Scende in campo la Cina e sorprende tutti. Invece di schierarsi al fianco della Russia, come la comunità internazionale si aspettava dopo la stretta di mano del 4 febbraio tra Putin e Xi Jinping e la firma del più imponente accordo di cooperazione tra i due Paesi, adesso Pechino mette tutto il suo peso per una possibile mediazione tra Kiev e Mosca. E si candida al ruolo di paciere dall’alto della sua potenza. Alla vigilia del secondo round di negoziati tra russi e ucraini, previsto oggi, il ministro degli Esteri di Kiev, Dmitro Kuleba, ha telefonato al suo omologo cinese, Wang Ji, chiedendogli di «usare il livello delle sue relazioni con la Russia per porre fine all’aggressione armata». Si aspetta «con impazienza una mediazione cinese per il cessate il fuoco». Anche Erdogan fa sentire la sua voce: «La Turchia non prevede di imporre sanzioni contro la Russia per tenere aperto il canale del dialogo con Mosca».


LE DISTANZE


Nei giorni scorsi c’era stata un primo segnale, quando la Cina si era astenuta all’Onu sulla mozione che condannava l’invasione russa, invece di votare contro, insieme a Mosca. Wang Ji va oltre. La posizione cinese, «aperta, trasparente e coerente» è, come «abbiamo sempre sostenuto, il rispetto della sovranità e dell’integrità territoriale di tutti i Paesi». Altro che annessione di Crimea e Donbass. Non smentisce, il ministro di Pechino, la convinzione che la Russia abbia «ragionevoli motivi» di preoccuparsi per la propria sicurezza, ma dice di «deplorare lo scoppio del conflitto e i danni ai civili». Aggiunge che «la sicurezza di un Paese non può essere a scapito della sicurezza di altri». E la sicurezza regionale «non si raggiunge espandendo i blocchi militari». Un colpo alla Nato e un colpo a Putin. Ora la massima priorità è «alleviare la situazione, evitare che il conflitto si intensifichi o sfugga di controllo, per prevenire danni ai civili e crisi umanitarie». 


IL FRONTE COMUNE


Parole che devono far riflettere Putin anche più del trattamento riservato al suo ministro degli Esteri, Lavrov, intervenuto ieri (da remoto) alla Conferenza dell’Onu sui diritti umani a Ginevra, con una platea deserta perché quasi tutti sono usciti per non ascoltarlo.

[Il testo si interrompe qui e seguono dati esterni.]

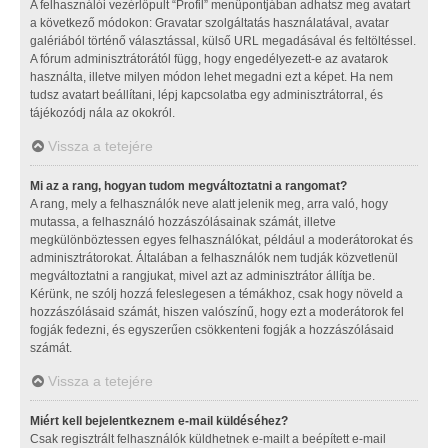
A felhasználói vezérlőpult “Profil” menüpontjában adhatsz meg avatart
a következő módokon: Gravatar szolgáltatás használatával, avatar
galériából történő választással, külső URL megadásával és feltöltéssel.
A fórum adminisztrátorától függ, hogy engedélyezett-e az avatarok
használta, illetve milyen módon lehet megadni ezt a képet. Ha nem
tudsz avatart beállítani, lépj kapcsolatba egy adminisztrátorral, és
tájékozódj nála az okokról.
Vissza a tetejére
Mi az a rang, hogyan tudom megváltoztatni a rangomat?
A rang, mely a felhasználók neve alatt jelenik meg, arra való, hogy
mutassa, a felhasználó hozzászólásainak számát, illetve
megkülönböztessen egyes felhasználókat, például a moderátorokat és
adminisztrátorokat. Általában a felhasználók nem tudják közvetlenül
megváltoztatni a rangjukat, mivel azt az adminisztrátor állítja be.
Kérünk, ne szólj hozzá feleslegesen a témákhoz, csak hogy növeld a
hozzászólásaid számát, hiszen valószínű, hogy ezt a moderátorok fel
fogják fedezni, és egyszerűen csökkenteni fogják a hozzászólásaid
számát.
Vissza a tetejére
Miért kell bejelentkeznem e-mail küldéséhez?
Csak regisztrált felhasználók küldhetnek e-mailt a beépített e-mail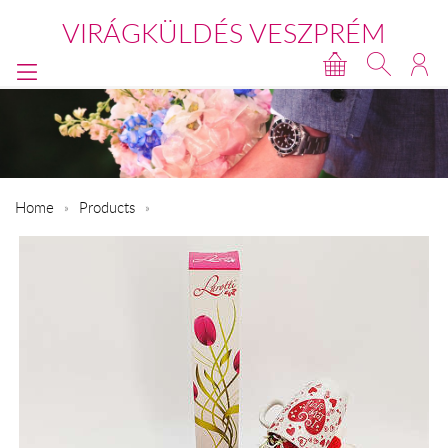
VIRÁGKÜLDÉS VESZPRÉM
Home
Products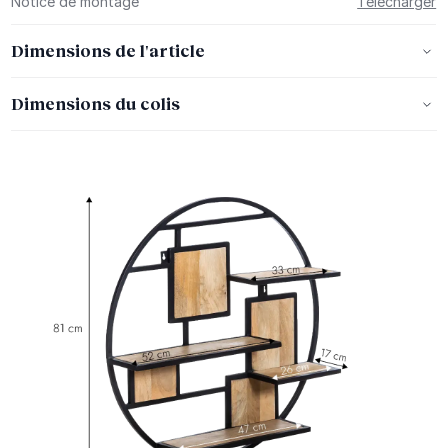
Notice de montage
Télécharger
Dimensions de l'article
Dimensions du colis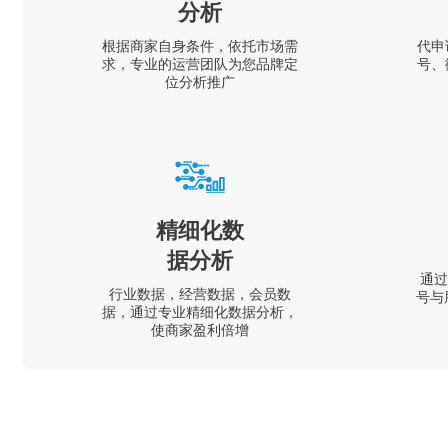
分析
根据商家自身条件，依托市场需
代申
求，专业的运营团队为您品牌定
号、
位分析推广
精细化数
据分析
通过
行业数据，经营数据，会员数
号与
据，通过专业精细化数据分析，
使商家盈利倍增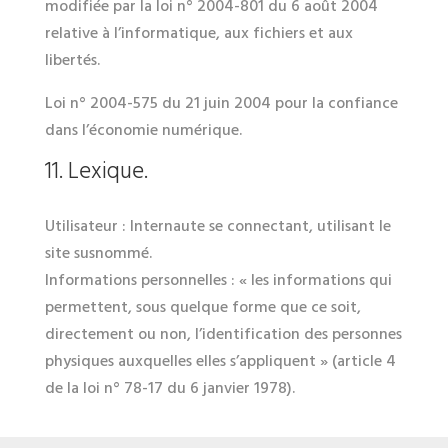
modifiée par la loi n° 2004-801 du 6 août 2004
relative à l’informatique, aux fichiers et aux
libertés.
Loi n° 2004-575 du 21 juin 2004 pour la confiance
dans l’économie numérique.
11. Lexique.
Utilisateur : Internaute se connectant, utilisant le
site susnommé.
Informations personnelles : « les informations qui
permettent, sous quelque forme que ce soit,
directement ou non, l’identification des personnes
physiques auxquelles elles s’appliquent » (article 4
de la loi n° 78-17 du 6 janvier 1978).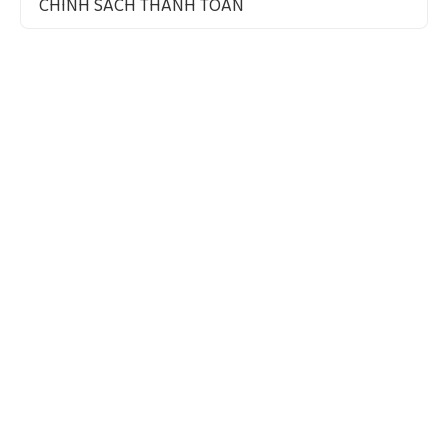
CHÍNH SÁCH THANH TOÁN
VỀ CHÚNG TÔI
Quy Mô Và Thị Trường
Tầm Nhìn – Sứ Mệnh – Giá Trị Cốt Lõi
Chứng Nhận Chất Lượng
ĐÃ ĐĂNG KÝ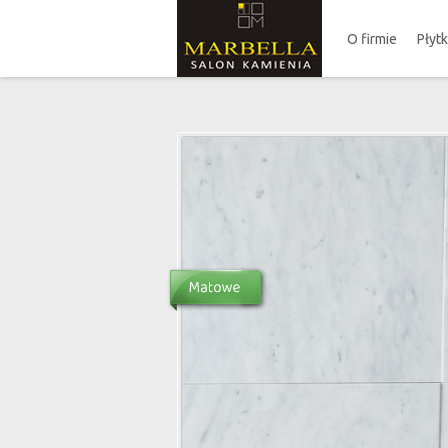
O firmie
Płyt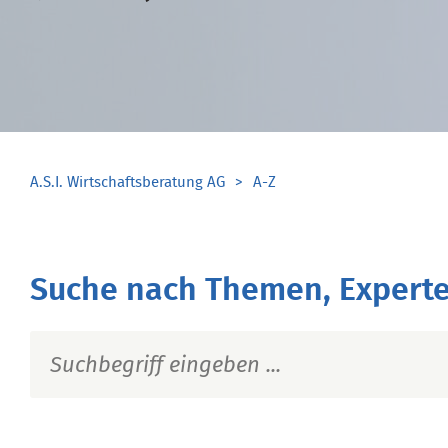
A.S.I. Wirtschaftsberatung AG
A-Z
Suche nach Themen, Experte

In realtà, il supporto della Cina è fondamentale per Mosca, se vuole limitare i danni delle sanzioni occidentali con accordi sulle risorse e prestiti delle grandi banche cinesi, come dopo l’annessione della Crimea nel 2014, e magari attraverso la ciambella di salvataggio dalla forzata uscita da Swift, il sistema per le transazioni internazionali. Cips, l’alternativa cinese, non è però ancora in grado di sostituirsi al Swift. Nella dichiarazione congiunta di febbraio si leggeva «non ci sono limiti né aree proibite alla cooperazione tra Cina e Russia», ma con l’attacco all’Ucraina lo scenario si è complicato.

Pechino vede un rischio di instabilità che potrebbe render meno fluida la Via della Seta che collega la Cina all’Europa, e la Cina è comunque il primo partner economico dell’Ucraina. Quella di Pechino con Kiev è una relazione «strategica». La Cina continua sì a evitare di definire «invasione» l’aggressione russa, ma anche per questa sua equidistanza Xi Jinping, più di Macron, potrebbe rivelarsi il leader in grado di convincere Putin a fermarsi e negoziare una “dignitosa” conclusione della sua sanguinosa avventura militare.